“Há um doce aroma de corrupção e decadência em todo barroco. As linhas tortas e involutas, a complexidade aparentemente confusa, mas estruturalmente clara e geométrica, são prova desse frisson não confessado. A linha simples e reta, a que demanda goticamente o céu, já não é mais viável. O intelecto se força barrocamente em gesto eternamente fechado. É o estilo de uma sociedade que procura na ilusão a realidade perdida e o faz deliberadamente. Esta é a beleza do barroco. É a beleza do pecado.”

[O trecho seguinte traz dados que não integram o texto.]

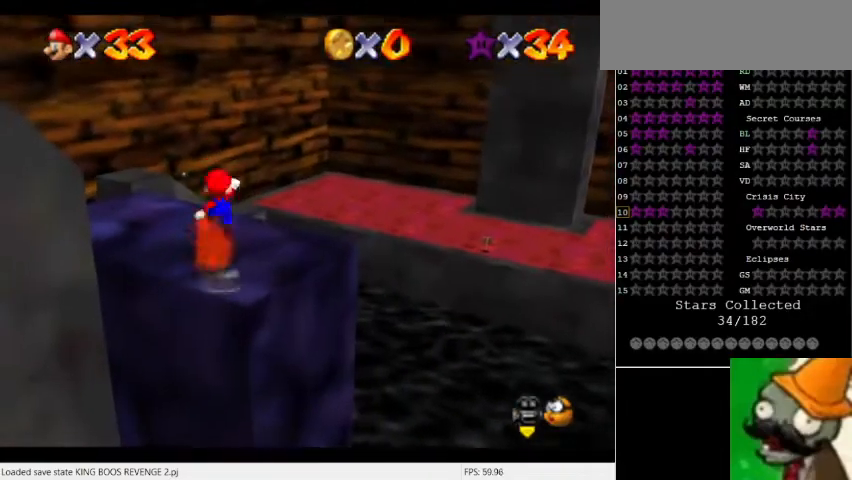
{"keys": ["num5"], "events": [[33, "space", "up"]]}
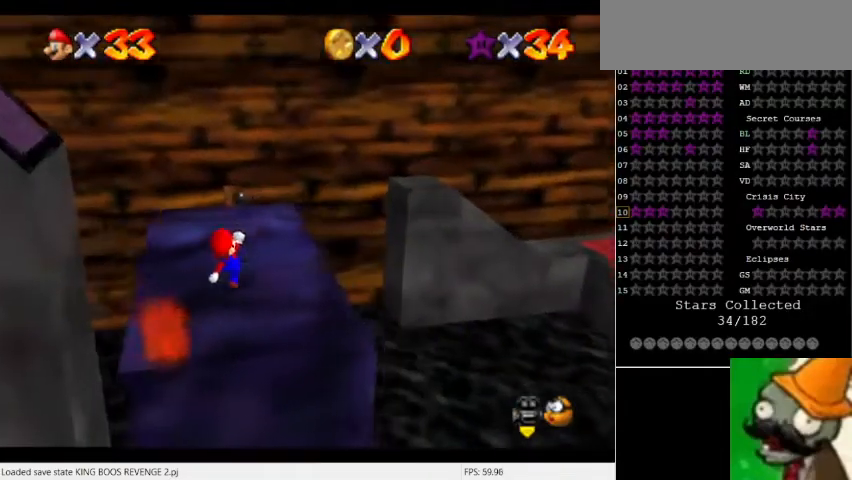
{"keys": [], "events": [[200, "num5", "up"]]}
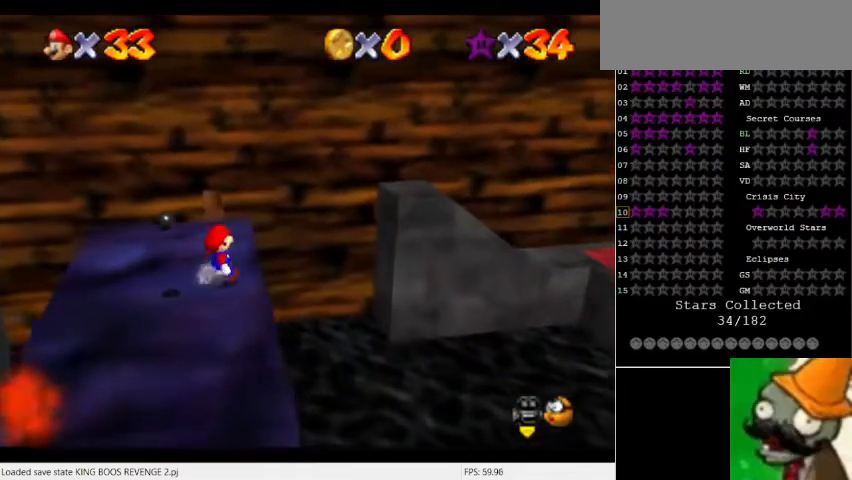
{"keys": ["space"], "events": [[467, "space", "down"]]}
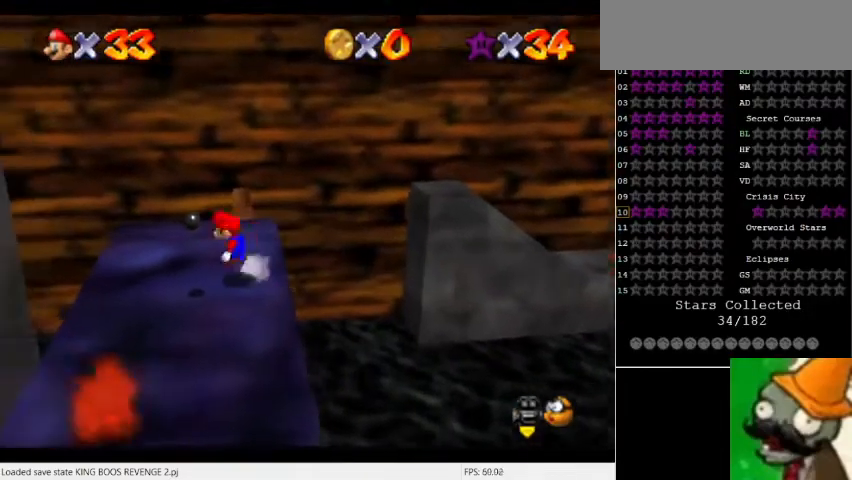
{"keys": ["space"], "events": [[33, "space", "up"], [467, "space", "down"]]}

“Definirei o que são as igrejas do barroco mineiro da seguinte maneira: são obras de mentalidades ingênuas que copiam obras de mentalidades decadentes que, por sua vez, procuram a ilusão da ingenuidade. As igrejas mineiras são monumentos que festejam uma ingenuidade autêntica com uma técnica inautêntica que lhes é estranha. São aparentemente pecaminosas, mas fundamentalmente puras. Os pecados do espírito que fizeram do barroco o estilo diabólico que é, não podem ser nem imaginados, e muito menos praticados, pelos artistas mineiros. O que estes artistas fazem é copiar, ingenuamente, os truques diabólicos do barroco europeu, sem talvez desconfiar da sua infernalidade. O resultado é este: igrejas aparentemente pecaminosas e corruptas, mas na realidade pias e castas. E isto deixa o intelecto profundamente perturbado. Porque prova a limitação do intelecto. O barroco mineiro prova que o intelecto é apenas leve verniz, mesmo quando mascarado em alma, e que a verdadeira alma pode reduzi-lo ao ridículo e ao absurdo. O barroco mineiro prova o ridículo e o absurdo do barroco europeu.”
V. Flusser, em O Barroco Mineiro Visto de Praga, publicado no Jornal do Commercio, Rio, 1966.